Por Lorena Simas*, Irpaa
Mãe, porque eu tenho que varrer a casa e meu irmão não? Por que ele é homem. Mãe, porque eu tenho que lavar a louça e o meu irmão não? Por que ele é homem. Mãe, porque depois da escola eu tenho que arrumar a casa e meu irmão pode ficar na rua brincando. Por que ele é homem. Essa era a resposta que eu sempre ouvia ao questionar minha mãe, porque na casa onde moravam quatro pessoas (eu, minha mãe, meu pai e meu irmão), apenas eu tinha a obrigação de colaborar nas atividades domésticas; enquanto meu pai assistia televisão e meu irmão brincava.
Mesmo sem entender muito sobre desigualdade de gênero, aquela situação me incomodava profundamente, pois achava injusto que por ser mulher eu herdasse as obrigações de cuidados com o lar. Já que a casa é da família inteira, nada mais justo que todos se comprometessem em mantê-la limpa e organizada.
A realidade que eu vivi na zona urbana, minha mãe, minhas tias, minhas avós também viveram na zona rural e de uma forma ainda mais intensa, pois acreditavam que aquela situação na qual se encontravam era a certa, então aceitavam sem nenhum questionamento.
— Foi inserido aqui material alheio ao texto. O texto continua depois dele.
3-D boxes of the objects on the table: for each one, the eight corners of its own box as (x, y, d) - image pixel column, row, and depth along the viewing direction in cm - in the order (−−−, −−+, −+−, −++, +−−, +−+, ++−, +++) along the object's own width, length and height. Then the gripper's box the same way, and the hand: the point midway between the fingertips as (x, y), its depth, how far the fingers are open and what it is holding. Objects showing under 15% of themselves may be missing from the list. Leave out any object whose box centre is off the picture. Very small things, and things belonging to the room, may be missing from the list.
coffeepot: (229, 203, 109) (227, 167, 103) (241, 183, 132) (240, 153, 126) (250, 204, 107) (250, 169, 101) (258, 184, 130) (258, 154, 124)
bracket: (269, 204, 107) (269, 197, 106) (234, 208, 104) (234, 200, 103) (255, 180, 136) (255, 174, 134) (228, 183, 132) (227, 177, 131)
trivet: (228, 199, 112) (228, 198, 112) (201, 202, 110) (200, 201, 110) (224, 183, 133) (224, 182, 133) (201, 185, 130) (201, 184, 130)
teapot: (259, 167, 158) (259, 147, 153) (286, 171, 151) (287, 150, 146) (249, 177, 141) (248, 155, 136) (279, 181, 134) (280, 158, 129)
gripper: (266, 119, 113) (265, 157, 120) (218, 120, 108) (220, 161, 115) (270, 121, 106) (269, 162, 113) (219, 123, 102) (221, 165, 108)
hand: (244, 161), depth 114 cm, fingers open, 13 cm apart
Mas essa vivência não está restrita a minha família, ela vai muito além de uma questão particular da família de alguém, ou de um espaço.
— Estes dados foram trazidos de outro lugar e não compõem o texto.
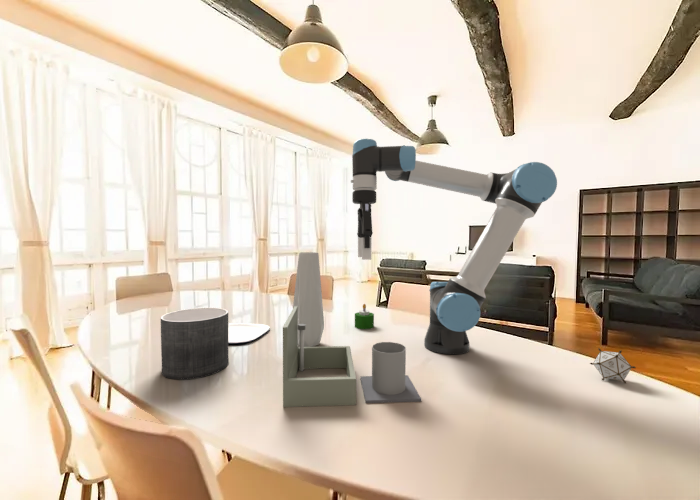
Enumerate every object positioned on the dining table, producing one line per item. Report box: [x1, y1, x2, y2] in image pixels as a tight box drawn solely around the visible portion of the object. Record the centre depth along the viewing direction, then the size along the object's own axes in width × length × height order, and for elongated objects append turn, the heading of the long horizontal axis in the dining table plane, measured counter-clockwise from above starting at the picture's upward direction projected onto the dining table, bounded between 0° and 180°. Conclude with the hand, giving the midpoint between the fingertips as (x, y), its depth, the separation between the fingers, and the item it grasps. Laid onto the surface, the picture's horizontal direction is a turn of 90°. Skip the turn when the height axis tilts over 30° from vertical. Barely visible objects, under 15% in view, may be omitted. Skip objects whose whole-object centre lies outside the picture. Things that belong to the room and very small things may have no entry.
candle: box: [354, 303, 375, 330], centre depth 138 cm, size 8×8×10 cm
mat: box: [359, 374, 422, 404], centre depth 80 cm, size 13×13×1 cm
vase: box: [292, 251, 325, 347], centre depth 114 cm, size 12×12×33 cm
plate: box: [228, 322, 271, 345], centre depth 126 cm, size 25×25×2 cm
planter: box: [160, 307, 230, 380], centre depth 94 cm, size 18×18×16 cm
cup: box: [371, 341, 407, 395], centre depth 80 cm, size 8×8×10 cm
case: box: [282, 306, 357, 408], centre depth 83 cm, size 16×22×18 cm
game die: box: [589, 347, 636, 384], centre depth 86 cm, size 9×8×10 cm
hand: (364, 258), depth 101 cm, fingers open, 13 cm apart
Uma pesquisa do Instituto Brasileiro de Geografia e Estatística (IBGE) aponta que em 2019, as mulheres dedicaram aos cuidados com pessoas e afazeres domésticos mais de 21 horas semanais, enquanto os homens apenas 11 horas. Na região Nordeste, essa desigualdade ainda é mais acentuada. O estudo mostra que as atividades cotidianas como alimentação, arrumação da casa, limpeza da roupa ficam concentradas com as mulheres, enquanto os homens realizam os pequenos reparos esporadicamente.
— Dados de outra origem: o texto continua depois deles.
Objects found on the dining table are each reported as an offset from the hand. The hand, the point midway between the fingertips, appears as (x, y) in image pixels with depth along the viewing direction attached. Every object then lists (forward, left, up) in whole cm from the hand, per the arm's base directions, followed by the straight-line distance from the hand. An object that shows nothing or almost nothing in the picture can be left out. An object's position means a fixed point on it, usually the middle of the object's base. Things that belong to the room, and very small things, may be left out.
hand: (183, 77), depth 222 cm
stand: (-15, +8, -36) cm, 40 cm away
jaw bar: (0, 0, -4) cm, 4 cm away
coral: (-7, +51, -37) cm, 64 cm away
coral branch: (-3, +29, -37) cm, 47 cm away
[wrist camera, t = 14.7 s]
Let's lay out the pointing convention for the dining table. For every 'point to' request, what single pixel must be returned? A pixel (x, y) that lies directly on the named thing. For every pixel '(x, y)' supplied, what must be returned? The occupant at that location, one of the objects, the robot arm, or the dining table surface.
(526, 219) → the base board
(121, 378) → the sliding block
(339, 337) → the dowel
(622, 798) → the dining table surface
A desigualdade e o não reconhecimento do valor do trabalho doméstico não remunerado não acontecem por acaso. O sistema econômico precisa que alguém trabalhe gratuitamente ou recebendo muito pouco, para gerar lucro ao sistema; e as mulheres estão nesta escala de ganhar nada ou muito pouco. “Não é uma questão da casa de fulano, da comunidade que não é desenvolvida, da cidade que é do interior. A gente tem que pensar no sistema como um todo. (…) O sistema precisa de alguém que cozinhe, que lave, passe para que uma parte da força de trabalho que, geralmente, é o homem saía para trabalhar, volte, descanse e no dia seguinte esteja com muita energia para voltar a trabalhar e gerar riqueza para o mundo, ficando com uma parte muito pequena geralmente”, explica a embaixadora da Campanha Mulheres Rurais, Mulheres com Direitos, da Organização das Nações Unidas para Alimentação e Agricultura (FAO), Simone Santarém.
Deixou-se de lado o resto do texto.